# Step 4: Machine Learning Modeling

## Objective
Build and evaluate advanced machine learning models to predict air pollution levels using self + neighbor features.

### Models to Implement:
1. Random Forest Regressor
2. XGBoost Regressor
3. LightGBM Regressor
4. Gradient Boosting Regressor
5. Extra Trees Regressor
6. Stack Ensemble

### Target Variables:
- CO (Carbon Monoxide)
- NO2 (Nitrogen Dioxide)
- PM10 (Particulate Matter 10)

In [None]:
# Import required libraries
import pandas as pd
import numpy as np
import os
import json
import joblib
from datetime import datetime
import warnings
warnings.filterwarnings('ignore')

# ML libraries
from sklearn.model_selection import train_test_split, cross_val_score, TimeSeriesSplit, GridSearchCV
from sklearn.ensemble import RandomForestRegressor, GradientBoostingRegressor, ExtraTreesRegressor, StackingRegressor
from sklearn.linear_model import Ridge
from sklearn.metrics import mean_squared_error, mean_absolute_error, r2_score, mean_absolute_percentage_error
from sklearn.preprocessing import StandardScaler

import xgboost as xgb
import lightgbm as lgb

# Visualization
import matplotlib.pyplot as plt
import seaborn as sns

# Set display options
pd.set_option('display.max_columns', None)
sns.set_style('whitegrid')
plt.rcParams['figure.figsize'] = (14, 8)

print("Libraries loaded successfully!")
print(f"XGBoost version: {xgb.__version__}")
print(f"LightGBM version: {lgb.__version__}")

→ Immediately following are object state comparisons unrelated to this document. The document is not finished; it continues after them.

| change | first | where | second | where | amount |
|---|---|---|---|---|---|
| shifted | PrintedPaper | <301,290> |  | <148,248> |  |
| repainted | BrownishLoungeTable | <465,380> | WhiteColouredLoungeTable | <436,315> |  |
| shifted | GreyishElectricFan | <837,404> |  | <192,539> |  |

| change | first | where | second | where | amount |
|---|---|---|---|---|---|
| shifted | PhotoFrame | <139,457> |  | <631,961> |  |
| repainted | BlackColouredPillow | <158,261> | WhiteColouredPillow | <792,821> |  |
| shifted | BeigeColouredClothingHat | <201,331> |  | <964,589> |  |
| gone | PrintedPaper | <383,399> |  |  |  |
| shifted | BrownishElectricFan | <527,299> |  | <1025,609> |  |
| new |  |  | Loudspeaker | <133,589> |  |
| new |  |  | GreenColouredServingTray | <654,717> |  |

## 4.1 Load Data and Prepare Features

In [None]:
# Define paths
DATA_PATH = './processed_data/'
OUTPUT_PATH = './model_outputs/'
os.makedirs(OUTPUT_PATH, exist_ok=True)

# Load feature-engineered data
print("Loading feature-engineered dataset...")
data = pd.read_pickle(os.path.join(DATA_PATH, 'features_engineered_with_country.pkl'))

# Load feature info
with open(os.path.join(DATA_PATH, 'feature_info.json'), 'r') as f:
    feature_info = json.load(f)

print(f"✓ Data loaded: {data.shape}")
print(f"  Date range: {data['date'].min()} to {data['date'].max()}")
print(f"  Countries: {data['country'].nunique()}")
print(f"  Features: {len(data.columns)}")

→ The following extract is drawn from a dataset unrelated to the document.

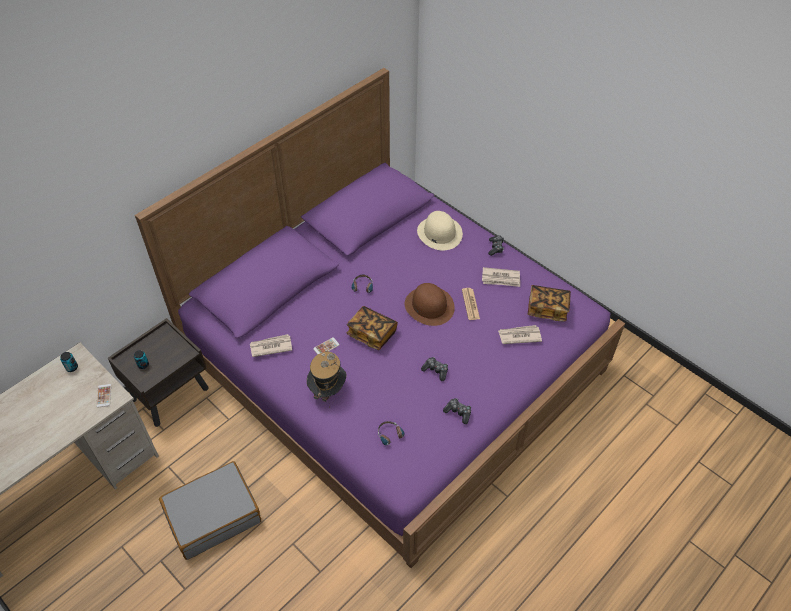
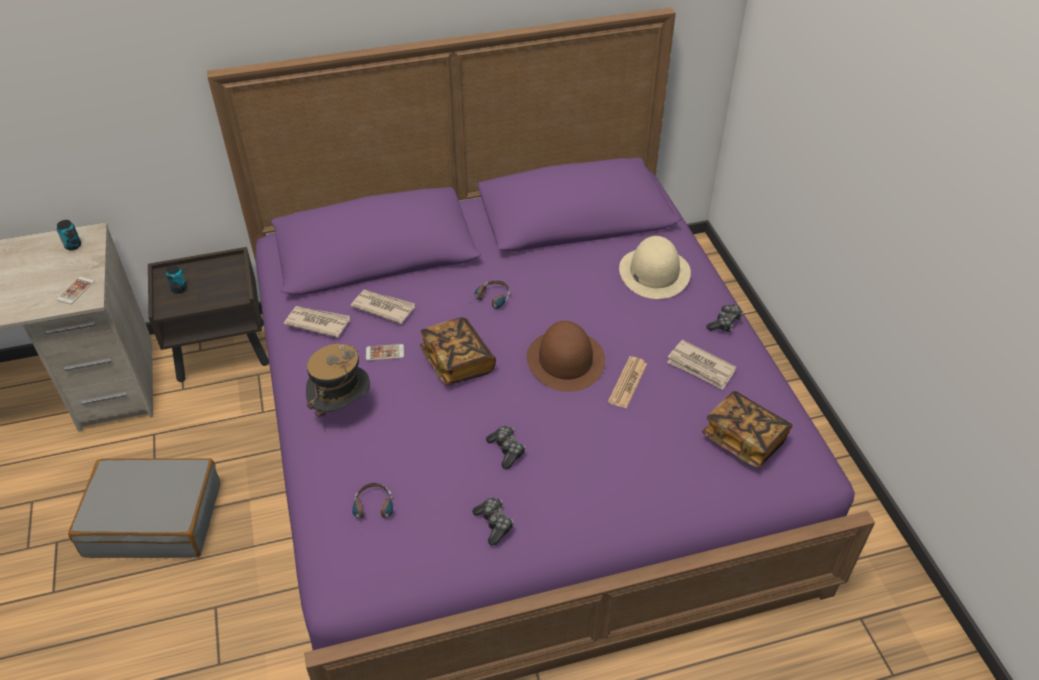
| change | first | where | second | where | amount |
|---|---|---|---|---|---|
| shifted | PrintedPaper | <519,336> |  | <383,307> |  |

## 4.2 Feature Selection and Preparation

In [None]:
# Define target variables
TARGET_POLLUTANTS = ['CO', 'NO2', 'PM10']

# Columns to exclude from features
EXCLUDE_COLS = ['country', 'date', 'season'] + TARGET_POLLUTANTS

# Get all feature columns
feature_columns = [col for col in data.columns if col not in EXCLUDE_COLS]

print(f"Total features available: {len(feature_columns)}")
print(f"\nFeature categories:")
print(f"  - Temporal: {len([c for c in feature_columns if any(x in c for x in ['year', 'month', 'day', 'week', 'sin', 'cos'])])}")
print(f"  - Lag: {len([c for c in feature_columns if 'lag' in c])}")
print(f"  - Rolling: {len([c for c in feature_columns if 'rolling' in c])}")
print(f"  - Neighbor: {len([c for c in feature_columns if 'neighbor' in c])}")
print(f"  - Spatial: {len([c for c in feature_columns if any(x in c for x in ['latitude', 'longitude'])])}")
print(f"  - Country dummies: {len([c for c in feature_columns if 'country_' in c])}")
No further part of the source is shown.